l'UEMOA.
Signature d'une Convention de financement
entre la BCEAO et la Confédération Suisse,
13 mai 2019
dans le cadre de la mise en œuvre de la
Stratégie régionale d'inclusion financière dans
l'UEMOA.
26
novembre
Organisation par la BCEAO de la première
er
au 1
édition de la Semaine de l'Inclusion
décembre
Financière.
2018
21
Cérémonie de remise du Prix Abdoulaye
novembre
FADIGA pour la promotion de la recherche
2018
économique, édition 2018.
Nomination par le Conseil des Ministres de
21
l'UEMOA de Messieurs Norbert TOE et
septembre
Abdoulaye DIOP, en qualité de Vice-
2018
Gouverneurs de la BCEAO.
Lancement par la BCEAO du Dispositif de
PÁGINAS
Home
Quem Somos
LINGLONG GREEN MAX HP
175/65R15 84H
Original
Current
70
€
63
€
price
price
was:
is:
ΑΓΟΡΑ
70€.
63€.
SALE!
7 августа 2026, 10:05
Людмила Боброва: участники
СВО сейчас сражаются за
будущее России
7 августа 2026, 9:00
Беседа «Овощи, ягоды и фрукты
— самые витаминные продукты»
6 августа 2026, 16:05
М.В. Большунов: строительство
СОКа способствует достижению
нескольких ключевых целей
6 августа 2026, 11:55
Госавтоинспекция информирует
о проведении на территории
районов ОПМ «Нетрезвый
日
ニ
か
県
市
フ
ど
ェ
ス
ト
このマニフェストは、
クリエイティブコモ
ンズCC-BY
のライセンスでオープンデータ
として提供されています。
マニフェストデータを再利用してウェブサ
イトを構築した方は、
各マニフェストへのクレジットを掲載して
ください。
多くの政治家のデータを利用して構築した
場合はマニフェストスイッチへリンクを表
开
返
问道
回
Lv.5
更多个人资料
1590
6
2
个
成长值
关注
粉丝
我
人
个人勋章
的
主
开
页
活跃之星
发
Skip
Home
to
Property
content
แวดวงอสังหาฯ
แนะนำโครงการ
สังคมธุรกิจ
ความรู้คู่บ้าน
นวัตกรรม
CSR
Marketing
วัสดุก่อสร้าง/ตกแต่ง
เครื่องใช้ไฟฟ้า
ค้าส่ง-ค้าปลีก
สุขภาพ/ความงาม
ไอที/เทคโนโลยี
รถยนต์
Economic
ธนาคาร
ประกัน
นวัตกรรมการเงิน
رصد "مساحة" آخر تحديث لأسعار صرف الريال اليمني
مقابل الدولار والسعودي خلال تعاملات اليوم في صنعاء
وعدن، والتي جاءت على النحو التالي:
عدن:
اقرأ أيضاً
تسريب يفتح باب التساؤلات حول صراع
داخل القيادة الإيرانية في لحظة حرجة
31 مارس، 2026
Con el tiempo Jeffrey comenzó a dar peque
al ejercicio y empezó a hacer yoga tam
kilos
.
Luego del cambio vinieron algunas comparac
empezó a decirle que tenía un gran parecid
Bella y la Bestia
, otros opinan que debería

***

#### Work to be completed:
Each line of the data that holds "августа" should be reported.

#### Output:
7 августа 2026, 10:05
7 августа 2026, 9:00
6 августа 2026, 16:05
6 августа 2026, 11:55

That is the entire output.